The HGNC approved name is also being adopted by major databases but it is also not without problems, the main one being spelling or punctuation differences (generated systematically or just errors), in many databases.  Their correct use in publications is patchy and also confounded by the fact that while Greek symbols are used freely in print they have to be spelled out in databases.  Some HGNC names actually include synonyms in brackets e.g. A3GALT2 alpha 1,3-galactosyltransferase 2 (isoglobotriaosylceramide synthase), which seems to defeat the object but they are trying to move these to the alias fields.  Names have advantages over symbols of course in being descriptive and allow some useful stemming searches e.g. ”fatty acid”. 

 

Swiss-Prot also known as  UniProtKB/SwissProt is the worlds leading source of protein annotation and in most cases the HGNC symbol will link to it.  With over 50 outlinks it provides comprehensive context information on the bioinformatics, structure and function for any protein that is indexed.  It also now includes links to DrugBank for 413 human drug targets. 

 

The Entrez Gene ID (formerly called Locus Link) defines a unique gene locus in a particular species. From table 1 2864 defines  FFAR1 specifically  from Homo sapiens whereas 233081 defines the mouse ortholgue.  The Entrez Gene system is gene-centric (not protein-centric like Swiss-Prot  nor transcript-centric like Unigene)  so technically their may be multiple protein and mRNA products derived from that “locus”.   However in most cases you will find a  single RefSeq protein reference sequence, as for this entry  NP_005294.  In most cases this will be identical with the Swiss-Prot entry.   The Entrez Gene ID is the highest specificity query for databases.  There is a particular problem in older literature from the use of names which later became expanded gene families.

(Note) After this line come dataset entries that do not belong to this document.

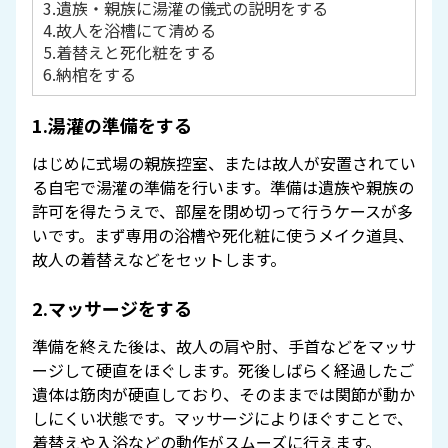
3.遺族・親族に湯灌の儀式の説明をする
4.故人を浴槽にて清める
5.着替えと死化粧をする
6.納棺をする
1.湯灌の準備をする
はじめに式場の親族控室、または故人が安置されてい
る自宅で湯灌の準備を行います。準備は遺族や親族の
許可を得たうえで、部屋を閉め切って行うケースが多
いです。まず専用の浴槽や死化粧に使うメイク道具、
故人の着替えなどをセットします。
2.マッサージをする
準備を終えた後は、故人の肩や肘、手首などをマッサ
ージして硬直をほぐします。死後しばらく経過したご
遺体は筋肉が硬直しており、そのままでは関節が動か
しにくい状態です。マッサージによりほぐすことで、
着替えや入浴などの動作がスムーズに行えます。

Elastase is a good example, which eventually became 1,2,3a and 3b. In these cases, despite the authenticity and value of the retrospective biochemical data, it may not be possible to make an unequivocal sequence identifier mapping. 

 

Ensembl Gene provides a gene-centric entry point and is conceptually similar to Entrez Gene.  A key use for target mapping is the comprehensive indexing of increasing numbers of orthologues from species with completed genomes.

 

CAS Registry Number is a unique numeric identifier that designates any substance identified from the scientific literature including protein sequences They can be used as entry points to SciFinder but are not mapped or linked outside the SciFinder system.